_REQUIRED WORK_
• 1. Write out the part of the trout recipe starting with "Lard the bared" and going on through "in Sauterne wine.".
• 2. In the trout recipe, what makes the fish "thus reconstructed"? Answer in one to three sentences.
• 3. Resume the trout recipe after its final sentence and keep it going.

Lard the bared portions with truffles and the red part only of carrots cut into rods.

This done, spread out a napkin, lay the trout thereon, belly under, and, with a sharp knife, separate the two fillets from the bones, beginning in the region of the head and proceeding straight down to where the body converges towards the tail.

The spine being thus liberated, sever it at both ends; i.e., from the tail and the head, and withdraw it, together with all the adhering ventral bones. The intestines are then removed, the inside of the fish is well cleaned, the fillets are seasoned on their insides, and the trout is stuffed with a [mousseline] forcemeat of raw crayfish. The two fillets are drawn together, and the trout, thus reconstructed, is covered with thin slices of bacon and laid on the drainer of the fish-kettle and braised in Sauterne wine.

When the fish is done, remove the slices of bacon, glaze it, and dish it up. Surround it with alternate heaps of morels tossed in butter and milt à la Meunière.

_RECORDED INFORMATION_
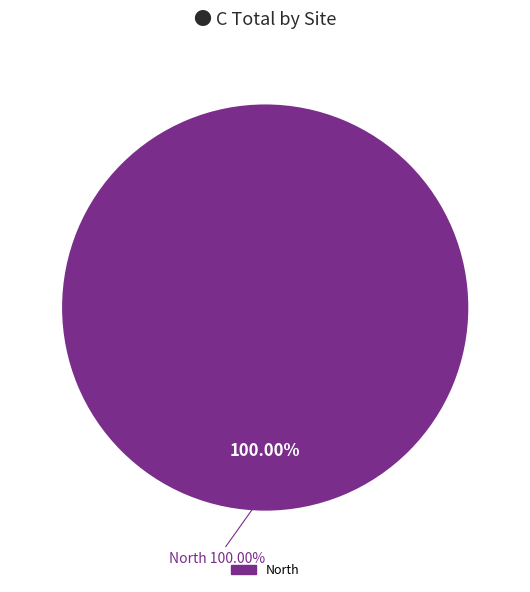

The North slice represents 93% of the pie. True or false?

False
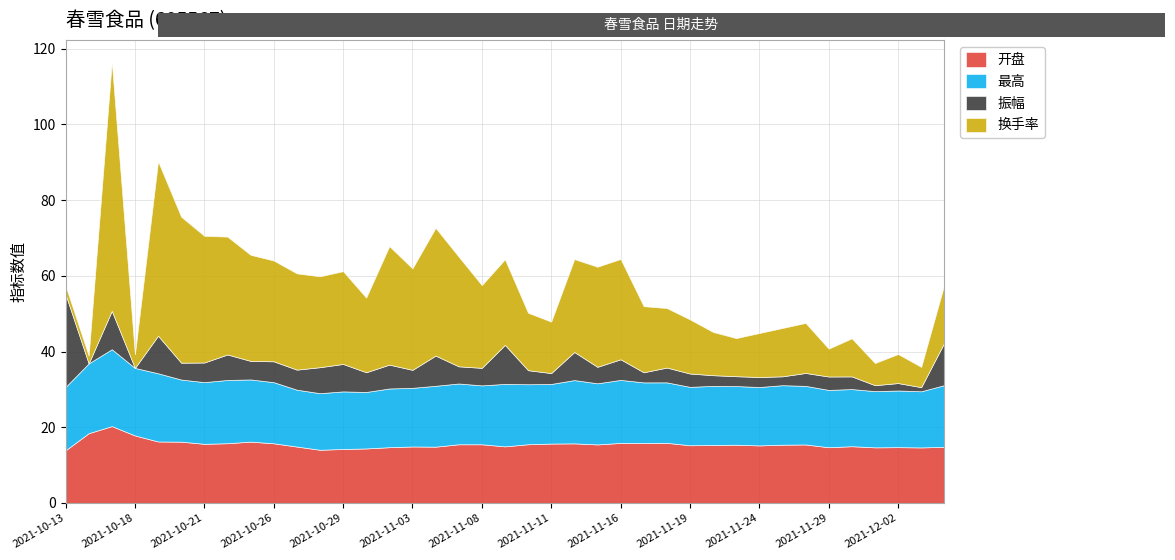

What is the approximate value of 振幅 at 2021-10-25?

4.9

_ANSWERS PER TASK_
• 1.
Lard the bared portions with truffles and the red part only of carrots cut into rods.

This done, spread out a napkin, lay the trout thereon, belly under, and, with a sharp knife, separate the two fillets from the bones, beginning in the region of the head and proceeding straight down to where the body converges towards the tail.

The spine being thus liberated, sever it at both ends; i.e., from the tail and the head, and withdraw it, together with all the adhering ventral bones. The intestines are then removed, the inside of the fish is well cleaned, the fillets are seasoned on their insides, and the trout is stuffed with a [mousseline] forcemeat of raw crayfish. The two fillets are drawn together, and the trout, thus reconstructed, is covered with thin slices of bacon and laid on the drainer of the fish-kettle and braised in Sauterne wine.

• 2. After the spine and its ventral bones are withdrawn, the intestines removed and the inside stuffed with a raw crayfish forcemeat, the two separated fillets are drawn together again. That rejoining of the fillets is what reconstructs the trout before it is covered with bacon and braised in Sauterne wine.

• 3.
Send to the table, separately, a fine Béchamel sauce, combined with the braising-liquor of the trout, strained and reduced, and finished with crayfish butter.

[813—TRUITES SAUMONÉES FROIDES]

We are now concerned with a whole series of unpublished “Trout” preparations, which are at once of superfine delicacy and agreeable aspect, and which admit of clean and easy dishing.

Cook a trout weighing from two to three lbs. in court-bouillon, and let it cool in the latter. Then drain it; sever the head and tail from the body, and put them aside. Completely skin the whole fish, and carefully separate the two fillets from the bones.